Version difference data
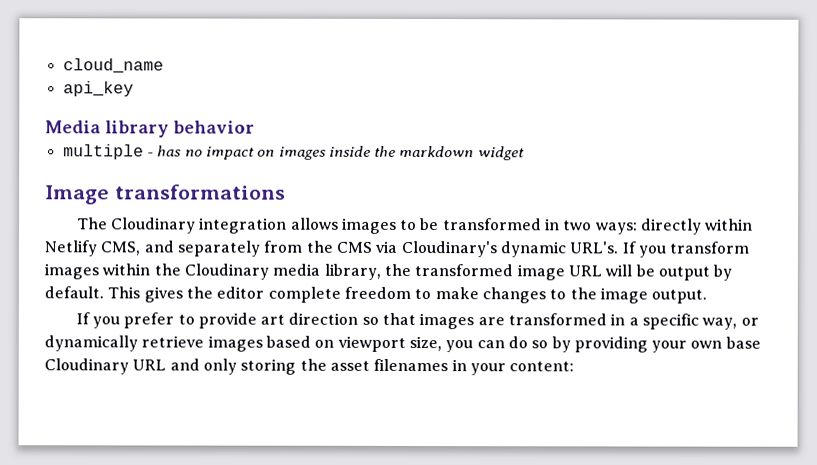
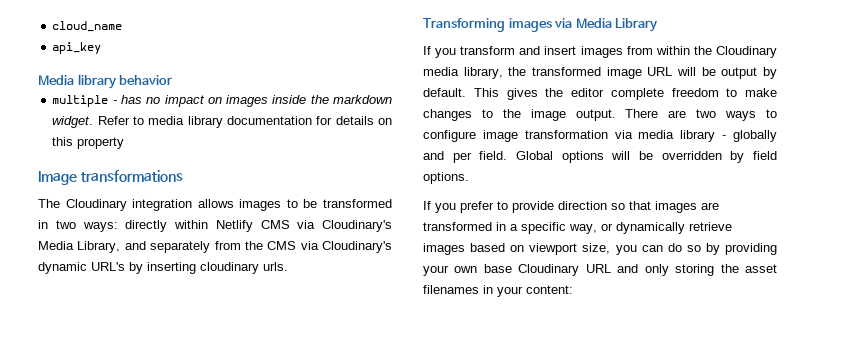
[477,146,525,161] widget -> [52,116,392,128] [52,137,125,149] widget. Refer to media library documentation for details on this property
[100,241,141,256] CMS, -> [260,220,392,232] [38,241,121,253] CMS via Cloudinary's Media Library,
[569,241,750,258] [44,263,99,280] URL's. If you transform images -> [91,262,288,274] [423,18,659,32] [423,46,653,58] URL's by inserting cloudinary urls. // Transforming images via Media Library // If you transform and insert images from
(708, 296) none -> [625,109,777,121] [423,130,777,142] [423,151,777,163] [423,172,469,184] There are two ways to configure image transformation via media library - globally and per field. Global options will be overridden by field options.
[260,314,286,325] art -> (554, 207) none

Directive
The required answer is the run of lines above, starting at the line with "[100,241,141,256] CMS, ->" and ending at the line with "[569,241,750,258] [44,263,99,280] URL's.", reproduced exactly with both ends.

Completed exercise
[100,241,141,256] CMS, -> [260,220,392,232] [38,241,121,253] CMS via Cloudinary's Media Library,
[569,241,750,258] [44,263,99,280] URL's. If you transform images -> [91,262,288,274] [423,18,659,32] [423,46,653,58] URL's by inserting cloudinary urls. // Transforming images via Media Library // If you transform and insert images from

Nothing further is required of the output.